__Data to process__.
◆ ◆ ◆
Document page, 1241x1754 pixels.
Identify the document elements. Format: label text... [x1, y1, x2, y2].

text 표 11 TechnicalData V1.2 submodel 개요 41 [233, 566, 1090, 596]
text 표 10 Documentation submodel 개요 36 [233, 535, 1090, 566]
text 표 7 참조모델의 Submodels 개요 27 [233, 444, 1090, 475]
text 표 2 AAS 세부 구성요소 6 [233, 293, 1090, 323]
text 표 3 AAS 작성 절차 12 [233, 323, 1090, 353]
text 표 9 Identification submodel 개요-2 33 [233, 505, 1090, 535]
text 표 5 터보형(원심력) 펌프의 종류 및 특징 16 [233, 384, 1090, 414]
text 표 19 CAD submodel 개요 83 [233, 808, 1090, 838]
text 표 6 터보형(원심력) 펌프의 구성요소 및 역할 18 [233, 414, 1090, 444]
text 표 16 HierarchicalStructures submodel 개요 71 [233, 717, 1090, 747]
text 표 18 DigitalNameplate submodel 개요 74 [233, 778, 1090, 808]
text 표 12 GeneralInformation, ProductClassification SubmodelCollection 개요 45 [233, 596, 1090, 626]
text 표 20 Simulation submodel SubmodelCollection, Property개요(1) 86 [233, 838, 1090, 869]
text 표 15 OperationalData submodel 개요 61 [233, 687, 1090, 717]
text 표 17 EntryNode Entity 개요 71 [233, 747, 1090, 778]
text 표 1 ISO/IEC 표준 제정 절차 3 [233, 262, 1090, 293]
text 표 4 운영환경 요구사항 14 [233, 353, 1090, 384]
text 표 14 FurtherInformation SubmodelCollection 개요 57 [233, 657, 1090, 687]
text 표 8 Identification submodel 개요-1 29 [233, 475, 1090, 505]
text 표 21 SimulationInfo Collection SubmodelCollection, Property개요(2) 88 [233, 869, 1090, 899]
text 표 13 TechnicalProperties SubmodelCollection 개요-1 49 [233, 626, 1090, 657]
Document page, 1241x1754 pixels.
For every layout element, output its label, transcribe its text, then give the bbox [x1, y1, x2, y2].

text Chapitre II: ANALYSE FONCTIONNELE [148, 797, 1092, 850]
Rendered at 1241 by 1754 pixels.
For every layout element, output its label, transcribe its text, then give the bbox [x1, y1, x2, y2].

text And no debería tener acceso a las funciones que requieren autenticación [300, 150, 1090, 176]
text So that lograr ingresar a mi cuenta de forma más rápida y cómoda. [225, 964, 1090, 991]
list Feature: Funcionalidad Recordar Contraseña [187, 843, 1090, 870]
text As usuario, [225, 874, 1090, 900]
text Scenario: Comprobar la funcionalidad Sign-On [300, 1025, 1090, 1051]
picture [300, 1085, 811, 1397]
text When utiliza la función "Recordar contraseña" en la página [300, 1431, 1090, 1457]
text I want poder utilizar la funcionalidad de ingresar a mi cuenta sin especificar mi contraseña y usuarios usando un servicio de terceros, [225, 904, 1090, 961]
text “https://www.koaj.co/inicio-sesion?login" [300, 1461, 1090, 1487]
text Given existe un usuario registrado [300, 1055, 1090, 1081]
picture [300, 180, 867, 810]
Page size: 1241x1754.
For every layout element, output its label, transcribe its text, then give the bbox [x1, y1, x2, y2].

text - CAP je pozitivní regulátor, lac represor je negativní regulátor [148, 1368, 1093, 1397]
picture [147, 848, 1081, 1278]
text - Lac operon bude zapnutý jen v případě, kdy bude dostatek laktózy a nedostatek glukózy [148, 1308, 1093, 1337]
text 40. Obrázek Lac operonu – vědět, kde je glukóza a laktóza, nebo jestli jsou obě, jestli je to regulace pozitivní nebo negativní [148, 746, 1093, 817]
◆ ◆ ◆
__Action item__. Output the first line of the entries above and every line after it, exactly as written, ending with the line that contains "Rendered at 1241 by 1754 pixels.".

__Task answer__.
Document page, 1241x1754 pixels.
Identify the document elements. Format: label text... [x1, y1, x2, y2].

text 표 11 TechnicalData V1.2 submodel 개요 41 [233, 566, 1090, 596]
text 표 10 Documentation submodel 개요 36 [233, 535, 1090, 566]
text 표 7 참조모델의 Submodels 개요 27 [233, 444, 1090, 475]
text 표 2 AAS 세부 구성요소 6 [233, 293, 1090, 323]
text 표 3 AAS 작성 절차 12 [233, 323, 1090, 353]
text 표 9 Identification submodel 개요-2 33 [233, 505, 1090, 535]
text 표 5 터보형(원심력) 펌프의 종류 및 특징 16 [233, 384, 1090, 414]
text 표 19 CAD submodel 개요 83 [233, 808, 1090, 838]
text 표 6 터보형(원심력) 펌프의 구성요소 및 역할 18 [233, 414, 1090, 444]
text 표 16 HierarchicalStructures submodel 개요 71 [233, 717, 1090, 747]
text 표 18 DigitalNameplate submodel 개요 74 [233, 778, 1090, 808]
text 표 12 GeneralInformation, ProductClassification SubmodelCollection 개요 45 [233, 596, 1090, 626]
text 표 20 Simulation submodel SubmodelCollection, Property개요(1) 86 [233, 838, 1090, 869]
text 표 15 OperationalData submodel 개요 61 [233, 687, 1090, 717]
text 표 17 EntryNode Entity 개요 71 [233, 747, 1090, 778]
text 표 1 ISO/IEC 표준 제정 절차 3 [233, 262, 1090, 293]
text 표 4 운영환경 요구사항 14 [233, 353, 1090, 384]
text 표 14 FurtherInformation SubmodelCollection 개요 57 [233, 657, 1090, 687]
text 표 8 Identification submodel 개요-1 29 [233, 475, 1090, 505]
text 표 21 SimulationInfo Collection SubmodelCollection, Property개요(2) 88 [233, 869, 1090, 899]
text 표 13 TechnicalProperties SubmodelCollection 개요-1 49 [233, 626, 1090, 657]
Document page, 1241x1754 pixels.
For every layout element, output its label, transcribe its text, then give the bbox [x1, y1, x2, y2].

text Chapitre II: ANALYSE FONCTIONNELE [148, 797, 1092, 850]
Rendered at 1241 by 1754 pixels.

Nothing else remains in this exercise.